Records from a dataset:
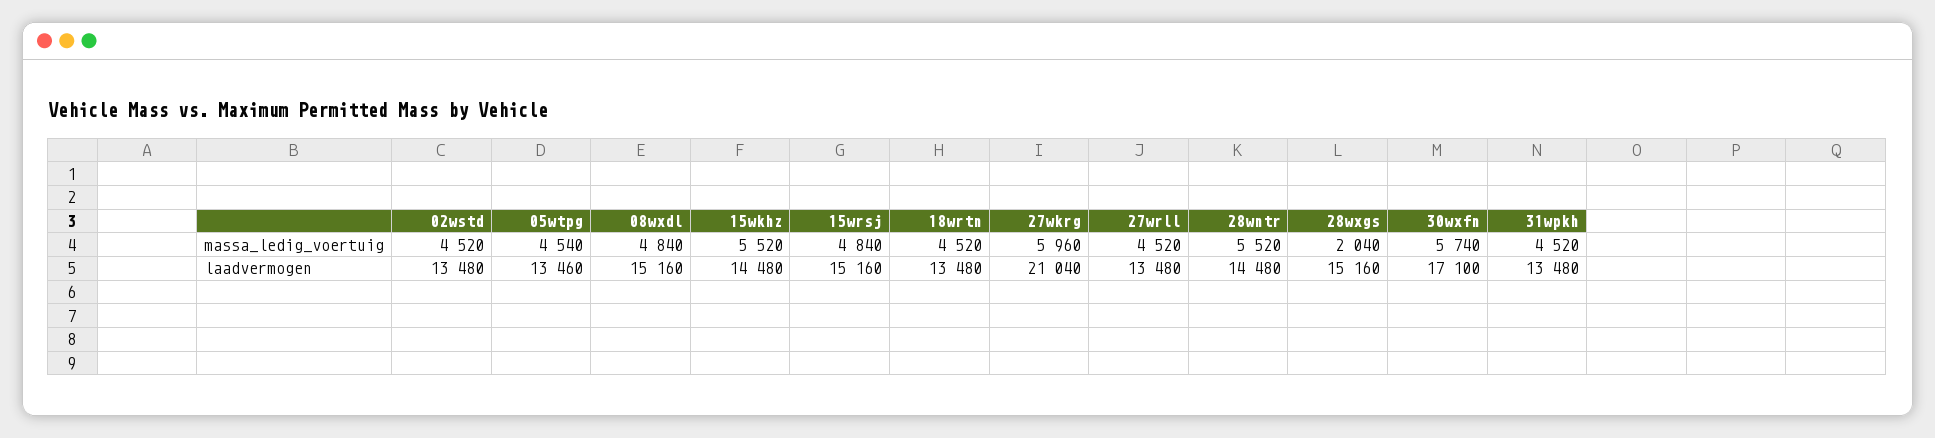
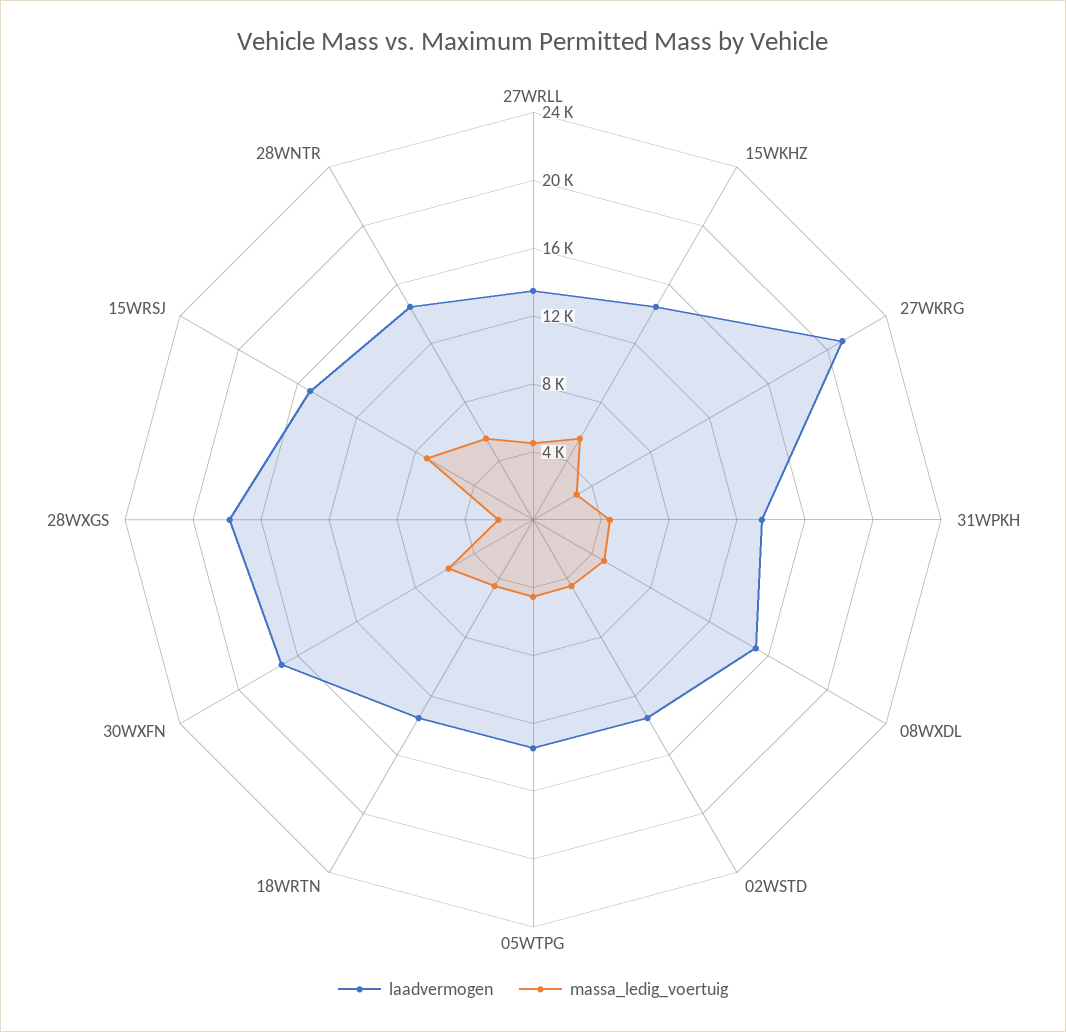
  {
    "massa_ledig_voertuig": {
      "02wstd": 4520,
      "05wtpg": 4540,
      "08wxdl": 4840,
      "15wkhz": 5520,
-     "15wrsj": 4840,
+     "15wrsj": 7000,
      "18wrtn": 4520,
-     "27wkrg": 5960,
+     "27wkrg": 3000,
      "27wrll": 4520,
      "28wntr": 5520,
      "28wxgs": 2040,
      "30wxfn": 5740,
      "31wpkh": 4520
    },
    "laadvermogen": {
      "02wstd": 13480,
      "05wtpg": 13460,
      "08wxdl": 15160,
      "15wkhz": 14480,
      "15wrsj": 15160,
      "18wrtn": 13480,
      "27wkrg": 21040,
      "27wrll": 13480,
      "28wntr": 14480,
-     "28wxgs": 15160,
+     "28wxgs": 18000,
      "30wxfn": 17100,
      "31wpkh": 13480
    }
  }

* * *

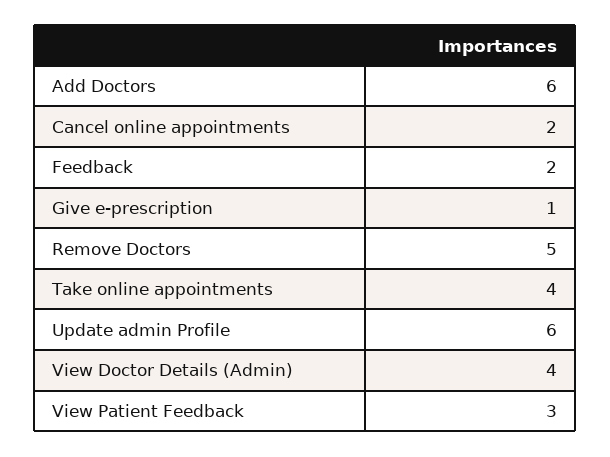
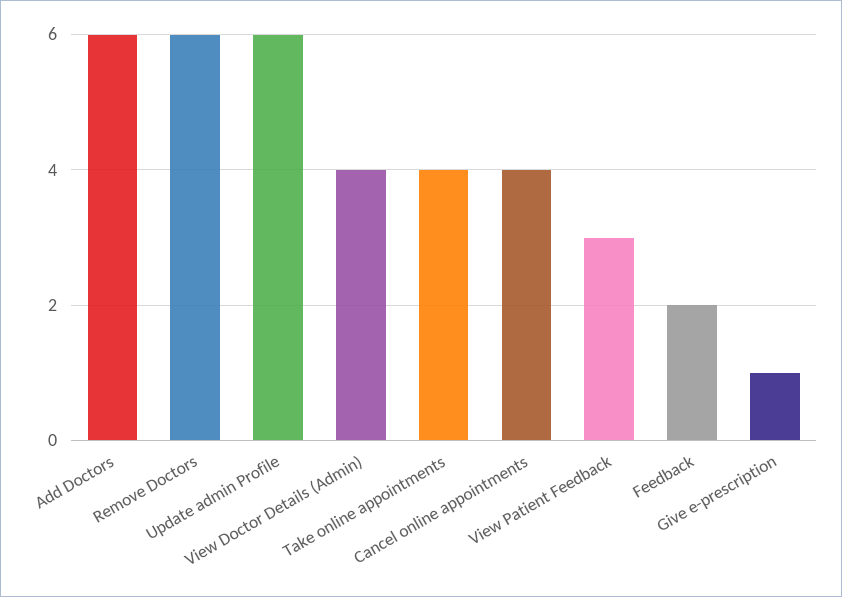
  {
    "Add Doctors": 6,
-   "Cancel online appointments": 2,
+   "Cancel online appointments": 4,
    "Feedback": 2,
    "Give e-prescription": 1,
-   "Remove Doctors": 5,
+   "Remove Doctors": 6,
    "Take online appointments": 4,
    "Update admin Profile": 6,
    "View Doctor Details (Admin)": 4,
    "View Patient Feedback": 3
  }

==

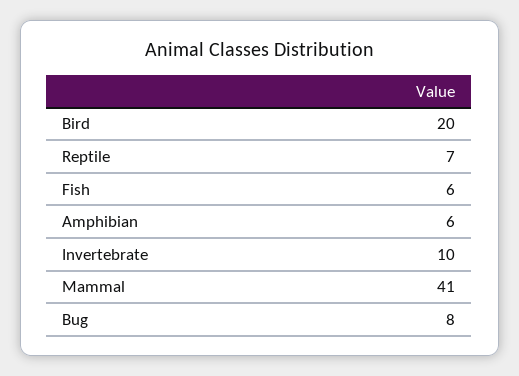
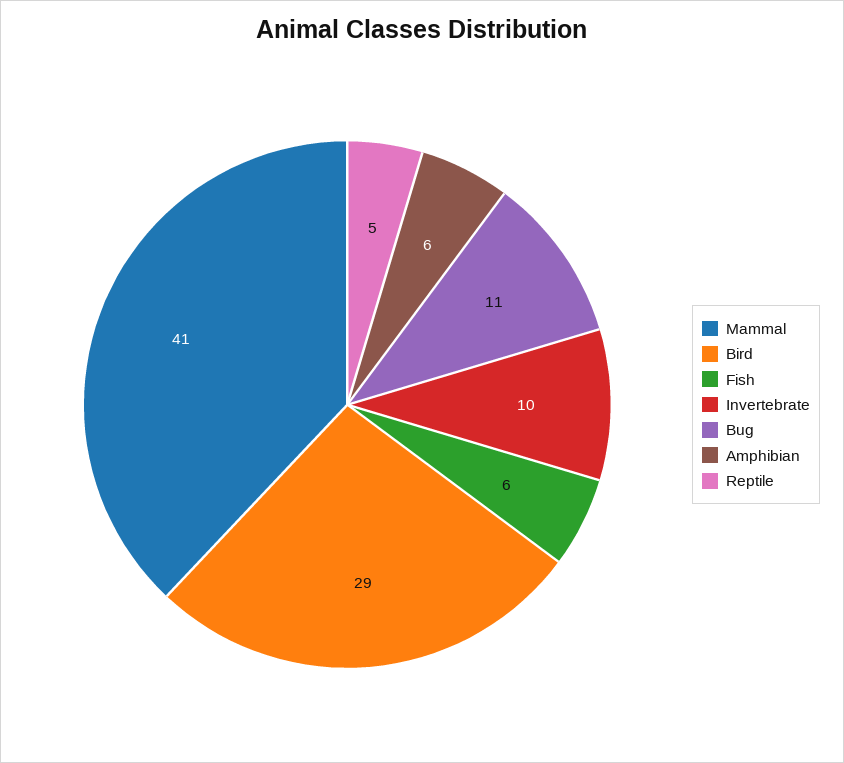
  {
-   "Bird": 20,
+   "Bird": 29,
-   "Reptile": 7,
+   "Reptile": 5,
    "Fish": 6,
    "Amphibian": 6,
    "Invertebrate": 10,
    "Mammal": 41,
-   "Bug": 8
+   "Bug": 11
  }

What is required: Consider the entries above and return each line with the string "online".

Solution for this exercise:
-   "Cancel online appointments": 2,
+   "Cancel online appointments": 4,
    "Take online appointments": 4,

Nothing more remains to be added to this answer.